Recommended configuration
The recommended resource specifications for a tenant are as follows:
| Parameter | Value |
|---|---|
| Memory | 64 GB |
| CPU | 16 cores |
Testing methods
Clone the VectorDBBench code
Notice
We recommend that you deploy VectorDBBench and the OceanBase cluster on separate servers to avoid CPU resource contention and improve the reliability of test results.
Clone the VectorDBBench code to your local server.

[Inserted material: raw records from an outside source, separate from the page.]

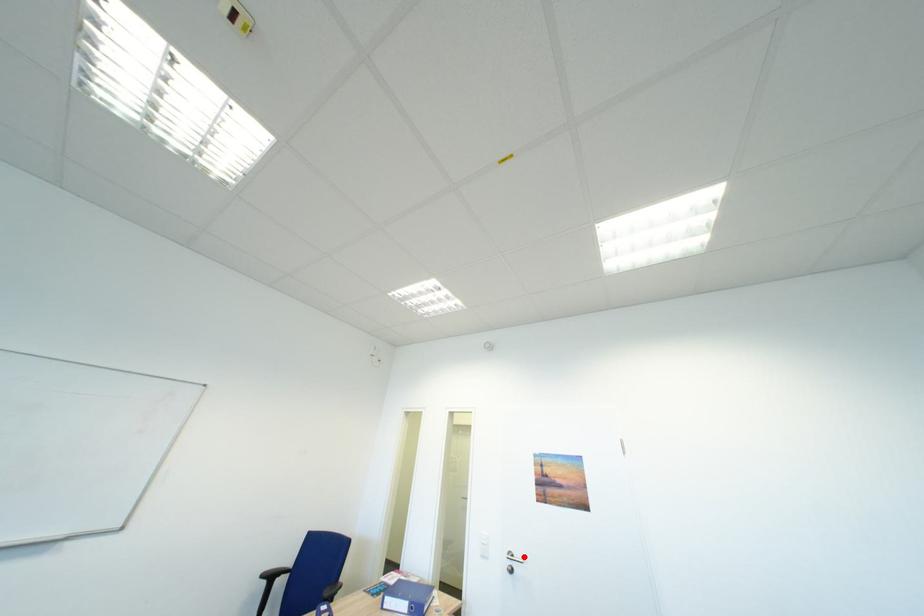
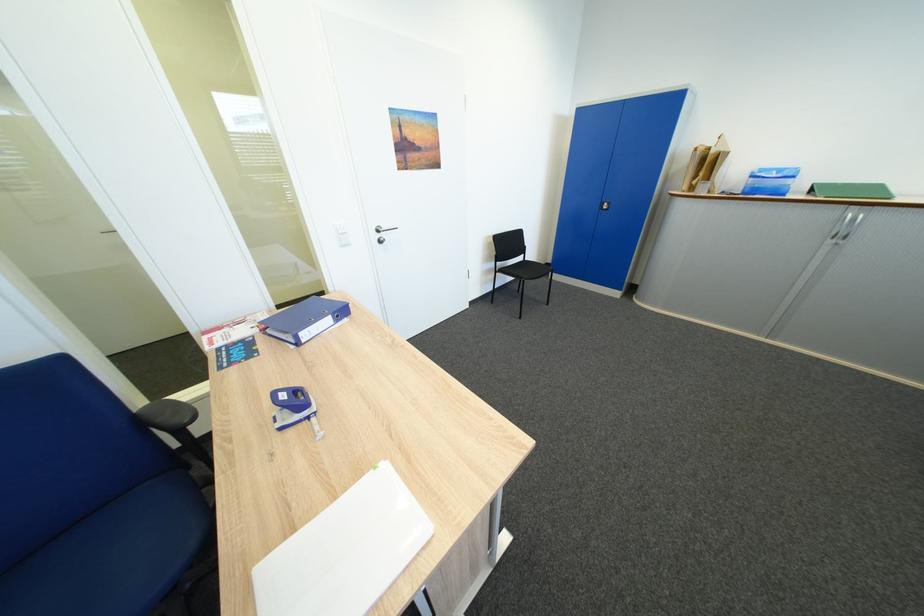
Locate, in the second image, the point that corresponds to the highlighted location in the first image.

(392, 229)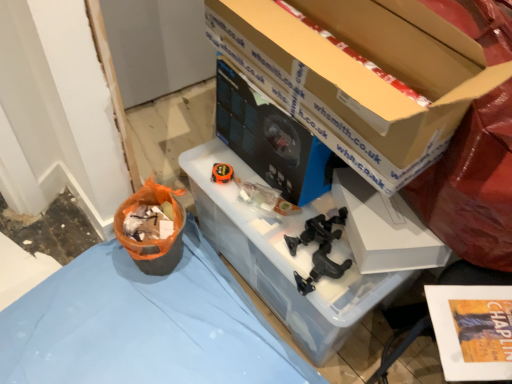
This screenshot has width=512, height=384. I want to click on free space in front of orange rubber tape measure at center, which appears as the 2th toy when viewed from the front, so click(231, 201).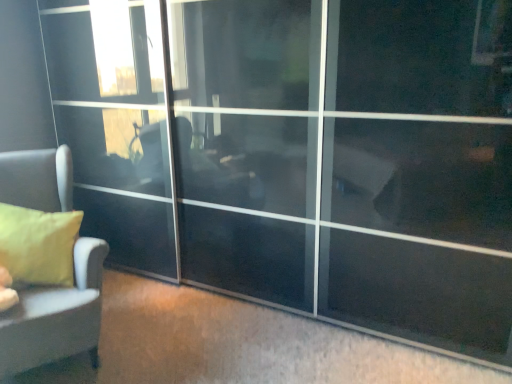
Describe the element at coordinates (38, 245) in the screenshot. I see `matte yellow pillow at left` at that location.

Image resolution: width=512 pixels, height=384 pixels. Describe the element at coordinates (56, 316) in the screenshot. I see `matte gray sofa at left` at that location.

Image resolution: width=512 pixels, height=384 pixels. What do you see at coordinates (379, 160) in the screenshot?
I see `transparent glass screen door at center` at bounding box center [379, 160].

Where is `matte yellow pillow at left`? This screenshot has height=384, width=512. matte yellow pillow at left is located at coordinates (38, 245).

Considering the points (426, 50) and (98, 255), which point is in front, point (426, 50) or point (98, 255)?

The point (426, 50) is closer.

Consider the image. Can you confirm if transparent glass screen door at center is positioned to the left of matte gray sofa at left?

No.

From the image's perspective, is transparent glass screen door at center located above matte gray sofa at left?

Yes, from the image's perspective, transparent glass screen door at center is above matte gray sofa at left.

From a real-world perspective, is transparent glass screen door at center physically above matte gray sofa at left?

Indeed, from a real-world perspective, transparent glass screen door at center stands above matte gray sofa at left.

Considering the positions of objects transparent glass screen door at center and matte yellow pillow at left in the image provided, who is in front, transparent glass screen door at center or matte yellow pillow at left?

transparent glass screen door at center.

Considering the relative sizes of transparent glass screen door at center and matte yellow pillow at left in the image provided, is transparent glass screen door at center thinner than matte yellow pillow at left?

No.

Is transparent glass screen door at center at the right side of matte yellow pillow at left?

Correct, you'll find transparent glass screen door at center to the right of matte yellow pillow at left.

Is matte yellow pillow at left in front of or behind transparent glass screen door at center in the image?

Visually, matte yellow pillow at left is located behind transparent glass screen door at center.

Considering the points (62, 257) and (413, 306), which point is behind, point (62, 257) or point (413, 306)?

The point (62, 257) is farther.

From the image's perspective, which object appears higher, matte yellow pillow at left or transparent glass screen door at center?

From the image's view, transparent glass screen door at center is above.

Which is farther from the camera, (60, 266) or (81, 290)?

The point (60, 266) is farther.

Is matte gray sofa at left at the back of matte yellow pillow at left?

Yes, matte yellow pillow at left's orientation is away from matte gray sofa at left.

Considering the sizes of objects matte yellow pillow at left and matte gray sofa at left in the image provided, who is taller, matte yellow pillow at left or matte gray sofa at left?

matte gray sofa at left.

What's the angular difference between matte gray sofa at left and transparent glass screen door at center's facing directions?

58 degrees separate the facing orientations of matte gray sofa at left and transparent glass screen door at center.

From a real-world perspective, is matte gray sofa at left located higher than transparent glass screen door at center?

Incorrect, from a real-world perspective, matte gray sofa at left is lower than transparent glass screen door at center.

Are matte gray sofa at left and transparent glass screen door at center far apart?

Yes, matte gray sofa at left and transparent glass screen door at center are located far from each other.

From a real-world perspective, does matte gray sofa at left sit lower than matte yellow pillow at left?

Indeed, from a real-world perspective, matte gray sofa at left is positioned beneath matte yellow pillow at left.

From the image's perspective, is matte gray sofa at left above matte yellow pillow at left?

No, from the image's perspective, matte gray sofa at left is not over matte yellow pillow at left.

Considering the positions of objects matte gray sofa at left and matte yellow pillow at left in the image provided, who is in front, matte gray sofa at left or matte yellow pillow at left?

matte gray sofa at left.

Are matte gray sofa at left and matte yellow pillow at left far apart?

matte gray sofa at left is actually quite close to matte yellow pillow at left.

At what (x,y) coordinates should I click in order to perform the action: click on furniture that appears below the transparent glass screen door at center (from a real-world perspective). Please return your answer as a coordinate pair (x, y). The image size is (512, 384). Looking at the image, I should click on (56, 316).

You are a GUI agent. You are given a task and a screenshot of the screen. Output one action in this format:
    pyautogui.click(x=<x>, y=<y>)
    Task: Click on the pillow behind the transparent glass screen door at center
    This screenshot has width=512, height=384.
    Given the screenshot: What is the action you would take?
    pyautogui.click(x=38, y=245)

Looking at the image, which one is located closer to matte gray sofa at left, transparent glass screen door at center or matte yellow pillow at left?

matte yellow pillow at left.

Estimate the real-world distances between objects in this image. Which object is closer to matte gray sofa at left, matte yellow pillow at left or transparent glass screen door at center?

Among the two, matte yellow pillow at left is located nearer to matte gray sofa at left.

Which object lies further to the anchor point matte yellow pillow at left, transparent glass screen door at center or matte gray sofa at left?

Based on the image, transparent glass screen door at center appears to be further to matte yellow pillow at left.

Estimate the real-world distances between objects in this image. Which object is further from transparent glass screen door at center, matte yellow pillow at left or matte gray sofa at left?

matte gray sofa at left is further to transparent glass screen door at center.

From the image, which object appears to be farther from matte yellow pillow at left, matte gray sofa at left or transparent glass screen door at center?

transparent glass screen door at center lies further to matte yellow pillow at left than the other object.

Considering their positions, is matte gray sofa at left positioned further to transparent glass screen door at center than matte yellow pillow at left?

matte gray sofa at left is positioned further to the anchor transparent glass screen door at center.

This screenshot has width=512, height=384. Identify the location of furniture situated between matte yellow pillow at left and transparent glass screen door at center from left to right. (56, 316).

git clone -b v0.1.0 https://github.com/wyfanxiao/VectorDBBench.git
Install dependencies
Go to the VectorDBBench directory and install the dependencies.
cd VectorDBBench
pip install .
Run the test
Run the VectorDBBench tool.
# Replace $host, $port, and $user with the actual connection information for OceanBase Database.
vectordbbench oceanbasehnsw --host $host --port $port --user $user --database test --m 16 --ef-construction 200 --ef-search 40 --k 10 --case-type Performance768D1M
For more information about the parameters of the vectordbbench oceanbasehnsw command, run the following command:
vectordbbench oceanbasehnsw --help
Commonly used parameters include:
--num-concurrency: Specifies the level of concurrency. VectorDBBench executes vector queries with the defined concurrency level and reports the highest QPS as the final result.--skip-drop-old/--skip-load: Skips the deletion of old data and the loading of new data. Adding these options ensures the command only performs vector query operations.--k: Specifies the number of top-k nearest neighbors to return in a vector query.--ef-search: Defines the size of the candidate set during an HNSW query.
FAQs
Why is the first test execution slow?
The first test may take longer because it downloads the required dataset from AWS S3 storage. This is expected behavior.
Can I modify the test code?
Yes, you can. If you customize and modify the test code, you need to run pip install . again before executing the test.